何も持たない人間のことを、すぐに絡め取るからだ。おそらく僕がたくさんのものを持っていたならば、単純に鬱陶しいと切り捨てたのだろうとよく分かるが。念頭に置いているのは、勿論楪の事だ。
「あれ、眞山くんもいる。ついに二冊目?」
そこへ朗らかな声がした。そろって僕達は振り返った。そこには暁さんが立っていた。思わず微笑み、僕は会釈をした。眞山くんも小さく笑うと頭を下げた。一方の暁さんは、最初から笑顔だ。格好良いと評して構わないだろう。
「いえ、俺は、叶野さんに次の攻略時に必要な魔導書の依頼に来ていたんです」
それは事実ではなかったが、いつも結果的に事実となる回答だった。眞山くんは、二人きりでなければ、僕を『唯理』と呼ぶことはない。人前では、相応に僕を立てる。無論それは、社交術だろう。客観的評価として、僕は目上であり、僕に馴れ馴れしい態度をすれば、糾弾されるのは、彼なのだ。彼のそう言った保身も、楪とは異なる。
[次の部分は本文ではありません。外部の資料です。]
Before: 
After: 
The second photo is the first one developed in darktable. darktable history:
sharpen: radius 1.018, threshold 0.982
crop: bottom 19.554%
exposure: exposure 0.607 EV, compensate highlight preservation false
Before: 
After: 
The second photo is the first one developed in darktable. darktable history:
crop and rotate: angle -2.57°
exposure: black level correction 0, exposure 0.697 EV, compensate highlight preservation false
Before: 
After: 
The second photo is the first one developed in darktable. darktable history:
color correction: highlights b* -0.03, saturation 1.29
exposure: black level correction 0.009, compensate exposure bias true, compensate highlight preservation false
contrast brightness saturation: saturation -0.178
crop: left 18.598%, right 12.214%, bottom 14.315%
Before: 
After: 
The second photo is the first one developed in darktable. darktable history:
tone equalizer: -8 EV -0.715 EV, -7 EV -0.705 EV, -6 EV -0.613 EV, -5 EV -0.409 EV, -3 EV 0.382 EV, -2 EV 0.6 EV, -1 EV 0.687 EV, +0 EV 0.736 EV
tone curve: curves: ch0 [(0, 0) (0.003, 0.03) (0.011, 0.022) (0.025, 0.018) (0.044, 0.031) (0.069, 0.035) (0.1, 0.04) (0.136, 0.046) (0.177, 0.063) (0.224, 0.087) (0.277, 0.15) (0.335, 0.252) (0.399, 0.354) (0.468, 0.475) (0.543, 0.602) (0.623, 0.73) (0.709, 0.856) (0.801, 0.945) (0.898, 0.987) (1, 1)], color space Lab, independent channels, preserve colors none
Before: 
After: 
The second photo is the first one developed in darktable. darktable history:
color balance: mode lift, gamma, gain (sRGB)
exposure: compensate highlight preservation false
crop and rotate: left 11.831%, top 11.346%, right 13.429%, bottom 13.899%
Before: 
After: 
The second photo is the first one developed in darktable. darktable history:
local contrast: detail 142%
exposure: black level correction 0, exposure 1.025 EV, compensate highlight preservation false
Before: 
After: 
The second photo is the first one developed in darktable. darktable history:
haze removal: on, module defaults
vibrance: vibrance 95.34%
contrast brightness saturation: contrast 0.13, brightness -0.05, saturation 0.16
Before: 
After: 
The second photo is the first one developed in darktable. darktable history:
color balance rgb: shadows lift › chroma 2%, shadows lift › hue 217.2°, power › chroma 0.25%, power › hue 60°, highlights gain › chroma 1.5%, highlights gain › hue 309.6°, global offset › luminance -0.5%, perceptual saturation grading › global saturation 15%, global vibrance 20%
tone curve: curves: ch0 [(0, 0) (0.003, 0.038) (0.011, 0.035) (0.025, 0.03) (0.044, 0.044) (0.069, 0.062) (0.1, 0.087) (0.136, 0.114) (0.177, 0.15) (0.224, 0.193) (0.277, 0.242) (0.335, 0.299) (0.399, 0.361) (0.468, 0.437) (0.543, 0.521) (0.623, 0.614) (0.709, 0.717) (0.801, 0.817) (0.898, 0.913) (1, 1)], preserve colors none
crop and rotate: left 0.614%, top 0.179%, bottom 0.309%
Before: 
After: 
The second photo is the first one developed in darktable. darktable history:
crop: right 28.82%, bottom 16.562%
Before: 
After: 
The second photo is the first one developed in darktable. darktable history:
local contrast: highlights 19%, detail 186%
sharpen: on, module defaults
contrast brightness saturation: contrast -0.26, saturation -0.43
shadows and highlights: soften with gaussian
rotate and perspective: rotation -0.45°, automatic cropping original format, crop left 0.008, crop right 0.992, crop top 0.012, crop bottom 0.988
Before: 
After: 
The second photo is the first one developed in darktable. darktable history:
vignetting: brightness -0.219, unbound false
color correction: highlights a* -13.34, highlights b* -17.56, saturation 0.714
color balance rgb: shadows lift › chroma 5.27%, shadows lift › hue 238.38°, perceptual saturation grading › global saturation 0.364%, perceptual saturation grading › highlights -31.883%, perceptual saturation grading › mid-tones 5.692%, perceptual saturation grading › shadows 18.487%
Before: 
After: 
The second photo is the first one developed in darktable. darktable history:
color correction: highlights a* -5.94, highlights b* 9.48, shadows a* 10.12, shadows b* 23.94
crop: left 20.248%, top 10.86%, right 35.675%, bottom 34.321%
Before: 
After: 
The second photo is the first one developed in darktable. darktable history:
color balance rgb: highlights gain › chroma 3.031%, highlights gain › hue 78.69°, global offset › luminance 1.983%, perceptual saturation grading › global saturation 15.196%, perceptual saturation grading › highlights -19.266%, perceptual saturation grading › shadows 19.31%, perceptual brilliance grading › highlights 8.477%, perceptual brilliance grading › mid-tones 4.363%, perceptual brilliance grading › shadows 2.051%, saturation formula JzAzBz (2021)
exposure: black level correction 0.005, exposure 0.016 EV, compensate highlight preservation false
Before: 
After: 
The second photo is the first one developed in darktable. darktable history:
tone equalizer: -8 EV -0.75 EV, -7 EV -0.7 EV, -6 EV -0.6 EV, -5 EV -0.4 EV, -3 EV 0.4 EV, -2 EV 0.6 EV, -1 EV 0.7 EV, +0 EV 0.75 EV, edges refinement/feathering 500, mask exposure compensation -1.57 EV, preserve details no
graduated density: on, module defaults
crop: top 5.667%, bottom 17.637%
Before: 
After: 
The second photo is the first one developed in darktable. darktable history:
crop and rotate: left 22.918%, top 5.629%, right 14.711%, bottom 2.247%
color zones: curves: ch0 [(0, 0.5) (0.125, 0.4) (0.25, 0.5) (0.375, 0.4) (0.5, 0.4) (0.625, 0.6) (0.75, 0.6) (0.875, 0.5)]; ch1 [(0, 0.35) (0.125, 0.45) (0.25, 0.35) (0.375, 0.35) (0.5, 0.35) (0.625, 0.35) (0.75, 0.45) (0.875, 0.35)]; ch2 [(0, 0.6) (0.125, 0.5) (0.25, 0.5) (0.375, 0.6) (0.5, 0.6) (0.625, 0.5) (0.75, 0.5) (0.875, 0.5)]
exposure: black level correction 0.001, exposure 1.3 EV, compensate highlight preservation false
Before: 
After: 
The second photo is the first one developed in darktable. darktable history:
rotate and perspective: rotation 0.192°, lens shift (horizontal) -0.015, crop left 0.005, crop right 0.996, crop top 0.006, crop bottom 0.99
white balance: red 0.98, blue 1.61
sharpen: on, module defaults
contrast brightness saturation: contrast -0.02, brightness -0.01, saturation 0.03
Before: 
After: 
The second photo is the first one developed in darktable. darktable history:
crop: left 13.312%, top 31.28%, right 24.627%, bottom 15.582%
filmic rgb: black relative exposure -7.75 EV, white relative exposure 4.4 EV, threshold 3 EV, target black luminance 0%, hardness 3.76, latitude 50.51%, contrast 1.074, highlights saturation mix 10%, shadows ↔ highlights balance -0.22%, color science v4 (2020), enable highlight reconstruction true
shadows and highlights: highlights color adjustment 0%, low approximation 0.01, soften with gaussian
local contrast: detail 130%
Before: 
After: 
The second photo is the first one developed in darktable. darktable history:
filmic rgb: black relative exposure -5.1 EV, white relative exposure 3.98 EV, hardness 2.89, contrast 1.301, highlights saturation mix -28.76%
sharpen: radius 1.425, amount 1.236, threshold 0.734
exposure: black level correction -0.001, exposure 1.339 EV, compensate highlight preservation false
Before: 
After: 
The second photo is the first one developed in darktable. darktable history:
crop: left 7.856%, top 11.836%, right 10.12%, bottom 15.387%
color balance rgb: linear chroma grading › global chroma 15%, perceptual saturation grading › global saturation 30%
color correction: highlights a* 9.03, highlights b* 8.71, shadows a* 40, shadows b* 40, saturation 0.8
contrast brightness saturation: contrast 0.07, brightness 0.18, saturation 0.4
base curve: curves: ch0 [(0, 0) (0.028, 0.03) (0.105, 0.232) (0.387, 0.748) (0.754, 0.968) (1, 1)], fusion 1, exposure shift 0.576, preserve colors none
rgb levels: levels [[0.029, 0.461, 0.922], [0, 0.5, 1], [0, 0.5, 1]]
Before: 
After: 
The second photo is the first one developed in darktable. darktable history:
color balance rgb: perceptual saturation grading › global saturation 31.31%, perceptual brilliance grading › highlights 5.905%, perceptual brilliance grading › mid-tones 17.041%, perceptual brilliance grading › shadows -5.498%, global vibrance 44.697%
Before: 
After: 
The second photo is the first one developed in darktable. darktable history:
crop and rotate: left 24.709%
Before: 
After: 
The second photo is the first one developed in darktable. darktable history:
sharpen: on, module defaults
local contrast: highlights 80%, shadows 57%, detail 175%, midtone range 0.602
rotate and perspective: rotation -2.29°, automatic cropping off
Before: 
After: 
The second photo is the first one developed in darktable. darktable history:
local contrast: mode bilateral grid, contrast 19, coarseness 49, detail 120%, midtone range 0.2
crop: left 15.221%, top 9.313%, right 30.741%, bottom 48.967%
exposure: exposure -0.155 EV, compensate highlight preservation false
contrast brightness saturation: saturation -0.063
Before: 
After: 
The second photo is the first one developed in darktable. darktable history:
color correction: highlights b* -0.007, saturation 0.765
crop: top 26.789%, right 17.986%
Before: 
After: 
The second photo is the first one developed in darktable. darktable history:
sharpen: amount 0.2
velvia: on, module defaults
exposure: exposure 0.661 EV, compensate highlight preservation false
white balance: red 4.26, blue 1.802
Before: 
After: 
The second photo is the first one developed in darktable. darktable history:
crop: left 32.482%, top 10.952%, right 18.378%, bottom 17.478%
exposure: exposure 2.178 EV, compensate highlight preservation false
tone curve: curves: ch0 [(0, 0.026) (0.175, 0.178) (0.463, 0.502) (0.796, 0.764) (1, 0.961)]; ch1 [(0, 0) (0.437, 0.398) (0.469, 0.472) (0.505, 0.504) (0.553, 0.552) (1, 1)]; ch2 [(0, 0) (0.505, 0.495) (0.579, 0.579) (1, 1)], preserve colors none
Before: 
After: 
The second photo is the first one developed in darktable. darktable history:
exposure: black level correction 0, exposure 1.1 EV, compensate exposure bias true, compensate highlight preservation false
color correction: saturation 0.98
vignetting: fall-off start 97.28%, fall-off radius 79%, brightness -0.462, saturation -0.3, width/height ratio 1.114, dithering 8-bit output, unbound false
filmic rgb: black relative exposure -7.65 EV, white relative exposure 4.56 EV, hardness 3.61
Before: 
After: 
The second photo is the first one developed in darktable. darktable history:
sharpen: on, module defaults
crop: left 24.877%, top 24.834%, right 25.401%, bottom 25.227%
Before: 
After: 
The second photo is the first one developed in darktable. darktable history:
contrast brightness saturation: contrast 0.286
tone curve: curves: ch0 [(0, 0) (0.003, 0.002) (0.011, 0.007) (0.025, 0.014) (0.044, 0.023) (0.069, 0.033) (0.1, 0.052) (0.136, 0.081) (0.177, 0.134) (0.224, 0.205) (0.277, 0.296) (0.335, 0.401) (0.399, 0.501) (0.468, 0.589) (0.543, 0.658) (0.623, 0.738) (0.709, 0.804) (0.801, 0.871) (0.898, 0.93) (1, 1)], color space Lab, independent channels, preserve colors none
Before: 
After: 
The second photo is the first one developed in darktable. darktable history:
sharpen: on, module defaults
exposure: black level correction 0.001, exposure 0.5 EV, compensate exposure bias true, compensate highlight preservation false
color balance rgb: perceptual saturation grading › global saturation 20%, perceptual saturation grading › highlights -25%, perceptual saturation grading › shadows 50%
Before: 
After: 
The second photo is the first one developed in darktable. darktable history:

「そうだったんだね。俺もいつか、眞山くんに率先して使ってもらえるような魔導書を書いてみたいな」
「恐縮です。暁さんの魔導書なら、今すぐにでも歓迎だ」
「それはどうだろう。俺の魔導書は、次の三十一階の迷路罠の解除にはあまり適しているように思えない。そこはやはり、唯理くんの魔導書が本当に秀でていると思うよ」
暁さんはそう言うと、僕を見て優しく笑った。心が温かくなる。彼の言葉は、イヤミには聞こえない。それが常々不思議だった。
「そうだ、今から新と久しぶりに外食しようと話していたんだけど、二人もどうかな?」
「――俺が入るのは、申し訳ないです。光栄ですが、三賢人に混じって食事など、とても」
「楪くんは気にしていなかったし、眞山くんも気にしなくていいのに。ねぇ、唯理くん?」
「僕は元々、暁さんと新さんと一緒に数えられる事が身に余る光栄なので」
僕は苦笑した。僕と暁さんと新さんは、三人でひとまとめに、三賢人と呼ばれているのだ。――断る眞山くんの気持ちもわかる。既に一つの魔導書流派ができていて、僕達はその重鎮という扱いなのだ。下手に食事に同席すれば、同じ派閥と看做される。気鋭の眞山くんは、本来そういうものを得意とはしていないし、嫌悪すらしているだろう。僕だって、あまりそういうものは好きではない。もしも、暁さんや新さんの人柄が違ったならば、こうして並んでいようとは思わないだろう。
「そう? 残念だけど――唯理くんは、食事、大丈夫か?」
「ええ。良かったら」
「では、俺はお先に失礼します」
眞山くんがそう言うと、一度僕を見て笑った後、歩き去った。遠ざかる背中を眺めていると、静かに暁さんに肩を叩かれた。
「邪魔をしてしまったかな?」
「いえ、そんな事は。それよりも、どこに食べに行くんですか?」
「――何か食べたいものはある?」
「考えてなくて」
「実は俺もなんだ」
暁さんはそう言うと、悪戯っぽく笑った。
「あんまりにも眞山くんと親しそうに話しているから、嫉妬してね。唯理くんはオレの憧れだから――つい、追い払っちゃったんだよ」
「え?」
「新は、楪くんと家で味噌汁作りをしていると思うよ。先程、新と俺で買い物をしていたら、楪くんと会ったんだ。それで――唯理くんを探していたんだ。聞きたいことがあってね」
「そうだったんですか。味噌汁……ええと、聞きたいこと? なんですか?」
僕が尋ねると、暁さんが一瞬だけ瞳を細めた。僕は驚いて改めて暁さんを見る。その時には既に、暁さんはいつも通りの表情に戻っていた。
「――楪くんと、一緒に暮らすというのは本当かなと思ってね」
「ああ、一応そういう話は」
「楪くんが好きなのかい? これまで、改めて聞いたことは無かったけれど」
「いえ、その……」
「不躾だとは思うけど、こればかりは聞かせて欲しいんだ」
思わず僕は俯いた。暁さんのように清廉潔白で綺麗な人に、自分の緩さを知らせるのは気が重い。ただ、少し違和感を覚えた。元々僕が暁さんを好ましいと感じてきたのは、こういった踏み入った事を彼が聞いてこなかったからだ。一緒に暮らすというのは、その前例を変えるほどに、衝撃を周囲に与えるのだろうか?
「ねぇ、唯理くん、正直に教えてくれないか?」
「……」
「俺も、唯理くんが好きだから」
「――え?」
その時続いた言葉に、驚いて僕は顔を上げた。
「唯理くんを誰にも渡したくない。楪くんにも――勿論、眞山くんにも。これまでは、君が誰かを選ぼうとしたことはなかったから、俺も我慢できた。けど、もう我慢するのは止める。君が欲しいんだ」
「暁さん……あの……暁さんには、新さんが――」
「勘違いしていると思っていたけど、俺と新は別に恋人じゃない。そして勘違いさせておいたのは、君の近くにいたかったからだ。俺の好意を知って、君に距離を置かれたくなかった」
「っ、え……」
「一目見た時から、もう君の事以外考えられなくなった。会う前からその才能に惚れ込んでいた俺には、唯理くんは眩しすぎた」
暁さんは、そう言うと、僕の頬にそっと触れた。
「暁さん、それって……その……僕と、あの――」
寝たいのかと、僕は機構として口ごもった。瞬時に僕は、暁さんと自分が睦み合う姿を想像し、赤面していた。すると見透かすように暁さんが頷いた。
「君さえよければ、食事は宿でどう?」
断る言葉を持たないまま、僕は暁さんに手を取られた。歩き出した暁さんを追いかけることだけで、必死になる。ドクンと胸が一度啼いた。柄でもなく僕は緊張していたと思う。
ただ、僕は僕に向けられた好意に反応しただけであり、別段暁さんが好きなわけではない。それは、自分自身が嫌というほど自覚していた。
それでも歩きながら、暁さんの手の温もりが優しすぎて、僕の心は浮き足立った。